___ Record excerpts

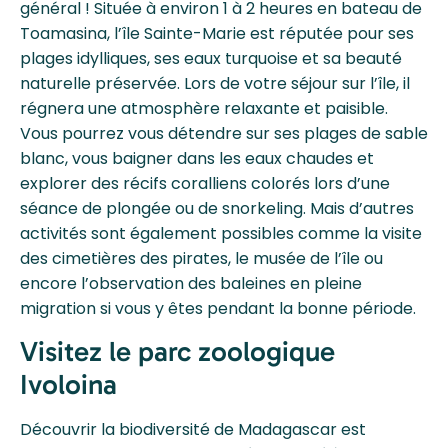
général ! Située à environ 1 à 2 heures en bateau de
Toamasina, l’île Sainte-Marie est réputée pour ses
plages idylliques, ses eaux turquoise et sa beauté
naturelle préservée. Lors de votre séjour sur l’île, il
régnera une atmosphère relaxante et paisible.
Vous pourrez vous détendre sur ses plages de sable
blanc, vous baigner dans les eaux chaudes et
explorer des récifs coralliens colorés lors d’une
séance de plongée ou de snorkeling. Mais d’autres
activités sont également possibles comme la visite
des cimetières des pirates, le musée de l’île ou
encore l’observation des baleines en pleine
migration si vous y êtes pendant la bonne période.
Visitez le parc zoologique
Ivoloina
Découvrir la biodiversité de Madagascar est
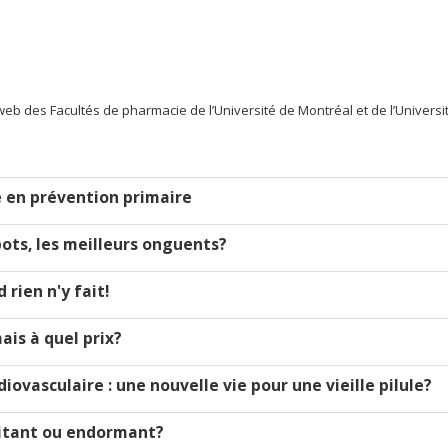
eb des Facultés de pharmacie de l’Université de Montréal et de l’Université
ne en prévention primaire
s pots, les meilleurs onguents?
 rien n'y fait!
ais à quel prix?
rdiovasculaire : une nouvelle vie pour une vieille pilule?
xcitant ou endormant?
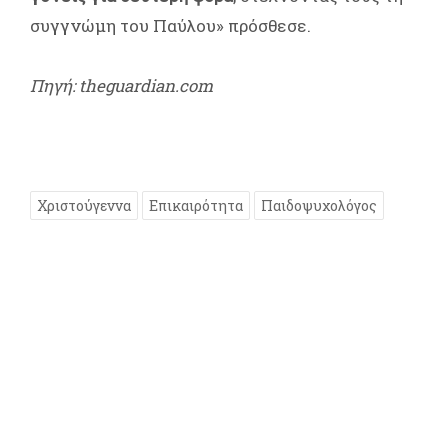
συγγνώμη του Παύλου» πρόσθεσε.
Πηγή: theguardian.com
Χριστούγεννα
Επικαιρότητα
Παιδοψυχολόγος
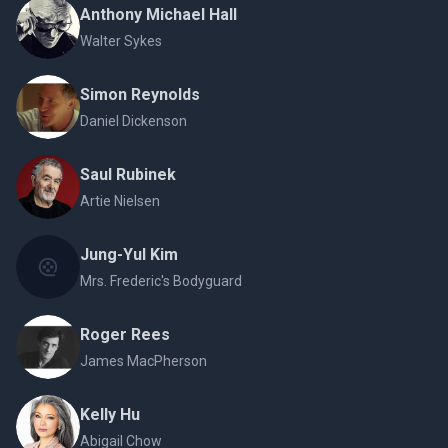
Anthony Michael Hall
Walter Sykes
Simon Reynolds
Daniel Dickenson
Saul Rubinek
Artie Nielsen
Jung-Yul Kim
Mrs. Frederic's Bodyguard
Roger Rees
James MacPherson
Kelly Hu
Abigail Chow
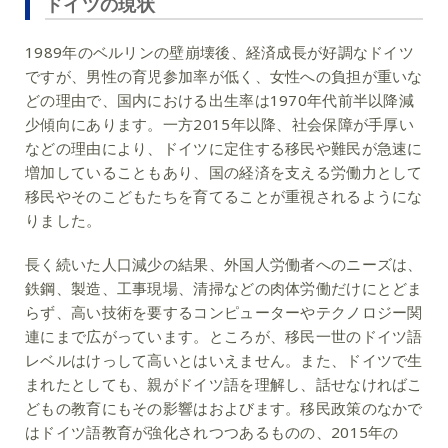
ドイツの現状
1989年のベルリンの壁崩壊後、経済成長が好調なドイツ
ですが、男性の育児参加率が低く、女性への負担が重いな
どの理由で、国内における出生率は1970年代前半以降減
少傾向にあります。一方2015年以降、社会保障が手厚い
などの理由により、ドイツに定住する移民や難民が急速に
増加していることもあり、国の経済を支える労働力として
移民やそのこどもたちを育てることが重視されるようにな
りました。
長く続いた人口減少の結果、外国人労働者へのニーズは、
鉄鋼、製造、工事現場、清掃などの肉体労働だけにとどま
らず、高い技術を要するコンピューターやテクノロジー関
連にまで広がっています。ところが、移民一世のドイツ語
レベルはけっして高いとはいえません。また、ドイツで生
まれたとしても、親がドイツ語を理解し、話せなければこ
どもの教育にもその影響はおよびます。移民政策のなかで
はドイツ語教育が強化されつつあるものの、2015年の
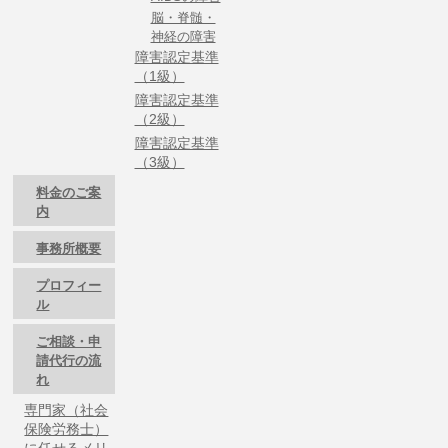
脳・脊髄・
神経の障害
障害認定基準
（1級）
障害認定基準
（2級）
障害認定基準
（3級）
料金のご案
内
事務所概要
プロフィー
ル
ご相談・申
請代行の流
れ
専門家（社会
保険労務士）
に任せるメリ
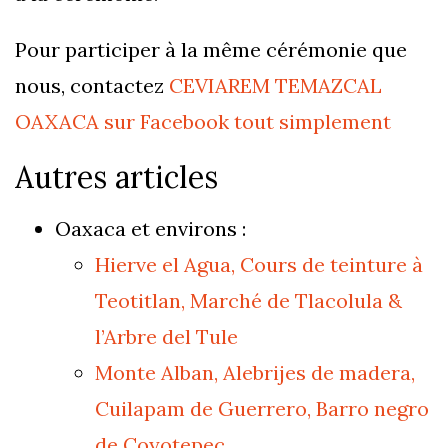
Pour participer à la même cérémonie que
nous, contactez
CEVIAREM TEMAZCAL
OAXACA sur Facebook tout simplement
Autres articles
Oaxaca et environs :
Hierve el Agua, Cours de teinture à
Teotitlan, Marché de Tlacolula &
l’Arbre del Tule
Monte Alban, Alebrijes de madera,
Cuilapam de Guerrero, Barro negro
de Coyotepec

______

# What the exercise asks
The whole listing, pictures excluded, should be output exactly.

# Task answer
général ! Située à environ 1 à 2 heures en bateau de
Toamasina, l’île Sainte-Marie est réputée pour ses
plages idylliques, ses eaux turquoise et sa beauté
naturelle préservée. Lors de votre séjour sur l’île, il
régnera une atmosphère relaxante et paisible.
Vous pourrez vous détendre sur ses plages de sable
blanc, vous baigner dans les eaux chaudes et
explorer des récifs coralliens colorés lors d’une
séance de plongée ou de snorkeling. Mais d’autres
activités sont également possibles comme la visite
des cimetières des pirates, le musée de l’île ou
encore l’observation des baleines en pleine
migration si vous y êtes pendant la bonne période.
Visitez le parc zoologique
Ivoloina
Découvrir la biodiversité de Madagascar est
eb des Facultés de pharmacie de l’Université de Montréal et de l’Université
ne en prévention primaire
s pots, les meilleurs onguents?
 rien n'y fait!
ais à quel prix?
rdiovasculaire : une nouvelle vie pour une vieille pilule?
xcitant ou endormant?
συγγνώμη του Παύλου» πρόσθεσε.
Πηγή: theguardian.com
Χριστούγεννα
Επικαιρότητα
Παιδοψυχολόγος
Anthony Michael Hall
Walter Sykes
Simon Reynolds
Daniel Dickenson
Saul Rubinek
Artie Nielsen
Jung-Yul Kim
Mrs. Frederic's Bodyguard
Roger Rees
James MacPherson
Kelly Hu
Abigail Chow
ドイツの現状
1989年のベルリンの壁崩壊後、経済成長が好調なドイツ
ですが、男性の育児参加率が低く、女性への負担が重いな
どの理由で、国内における出生率は1970年代前半以降減
少傾向にあります。一方2015年以降、社会保障が手厚い
などの理由により、ドイツに定住する移民や難民が急速に
増加していることもあり、国の経済を支える労働力として
移民やそのこどもたちを育てることが重視されるようにな
りました。
長く続いた人口減少の結果、外国人労働者へのニーズは、
鉄鋼、製造、工事現場、清掃などの肉体労働だけにとどま
らず、高い技術を要するコンピューターやテクノロジー関
連にまで広がっています。ところが、移民一世のドイツ語
レベルはけっして高いとはいえません。また、ドイツで生
まれたとしても、親がドイツ語を理解し、話せなければこ
どもの教育にもその影響はおよびます。移民政策のなかで
はドイツ語教育が強化されつつあるものの、2015年の
脳・脊髄・
神経の障害
障害認定基準
（1級）
障害認定基準
（2級）
障害認定基準
（3級）
料金のご案
内
事務所概要
プロフィー
ル
ご相談・申
請代行の流
れ
専門家（社会
保険労務士）
に任せるメリ
Pour participer à la même cérémonie que
nous, contactez
CEVIAREM TEMAZCAL
OAXACA sur Facebook tout simplement
Autres articles
Oaxaca et environs :
Hierve el Agua, Cours de teinture à
Teotitlan, Marché de Tlacolula &
l’Arbre del Tule
Monte Alban, Alebrijes de madera,
Cuilapam de Guerrero, Barro negro
de Coyotepec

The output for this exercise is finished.